— Action item —
Go over the listing below line by line, and return each one holding the string "Реставрация".
= = = = = = =
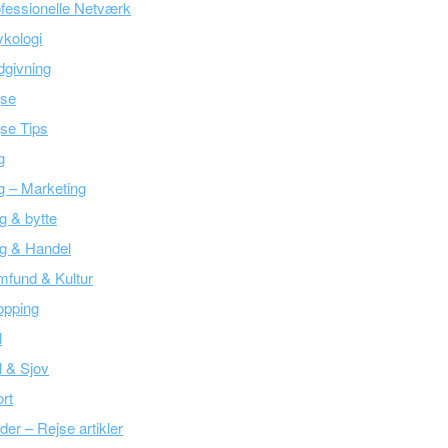
fessionelle Netværk
kologi
givning
jse
se Tips
g
g – Marketing
g & bytte
g & Handel
fund & Kultur
opping
l
l & Sjov
rt
der – Rejse artikler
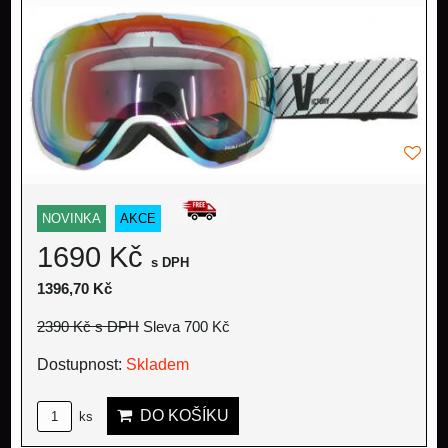
NOVINKA
AKCE
1690 Kč
s DPH
1396,70 Kč
2390 Kč
s DPH
Sleva 700 Kč
Dostupnost:
Skladem
DO KOŠÍKU
ks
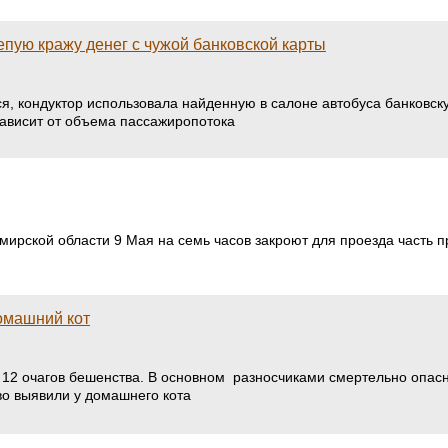
епую кражу денег с чужой банковской карты
ется, кондуктор использовала найденную в салоне автобуса банков
ависит от объема пассажиропотока
ирской области 9 Мая на семь часов закроют для проезда часть п
омашний кот
 12 очагов бешенства. В основном разносчиками смертельно опасн
во выявили у домашнего кота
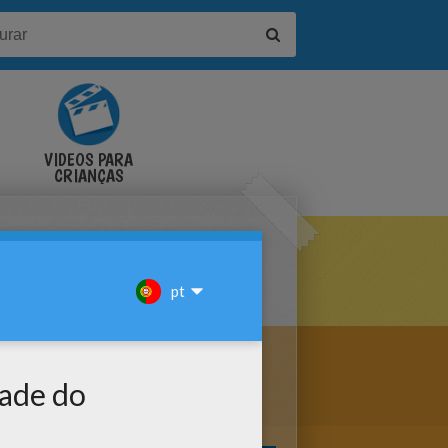
VÍDEOS PARA
CRIANÇAS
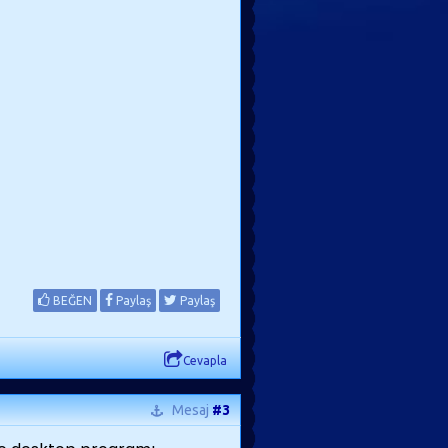
BEĞEN
Paylaş
Paylaş
Cevapla
Mesaj
#3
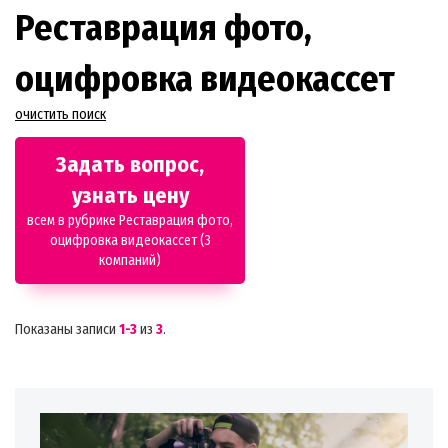
Реставрация фото,
оцифровка видеокассет
очистить поиск
Задать вопрос,
узнать цену
всем в рубрике Реставрация фото,
оцифровка видеокассет (3
компаний)
Показаны записи
1-3
из
3
.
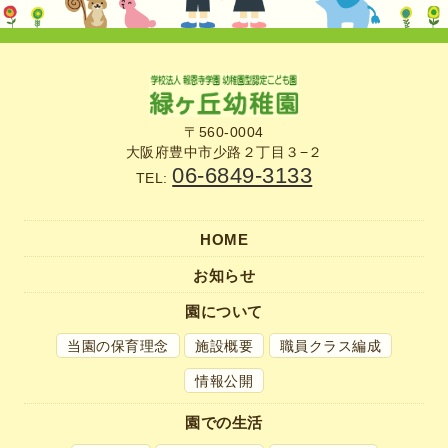
〒560-0004
大阪府豊中市少路２丁目３−２
06-6849-3133
TEL:
HOME
お知らせ
園について
当園の保育理念
施設概要
職員クラス編成
情報公開
園での生活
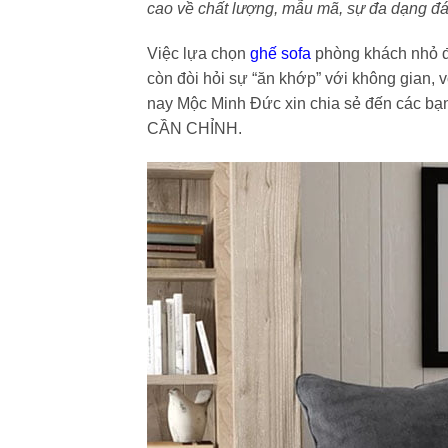
cao về chất lượng, mẫu mã, sự đa dạng đ
Việc lựa chọn
ghế sofa
phòng khách nhỏ đẹ
còn đòi hỏi sự “ăn khớp” với không gian, v
nay Mộc Minh Đức xin chia sẻ đến các 
CẦN CHỈNH.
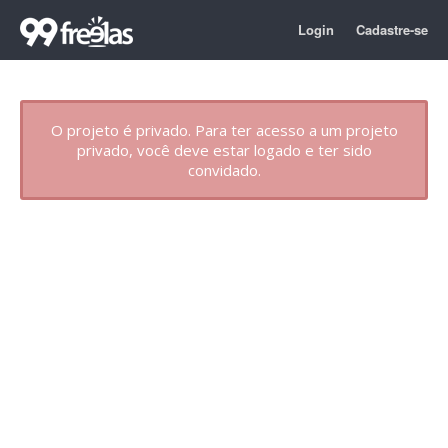
Login
Cadastre-se
O projeto é privado. Para ter acesso a um projeto
privado, você deve estar logado e ter sido
convidado.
= = = = = = =
— Finished exercise —
Реставрация фото,
всем в рубрике Реставрация фото,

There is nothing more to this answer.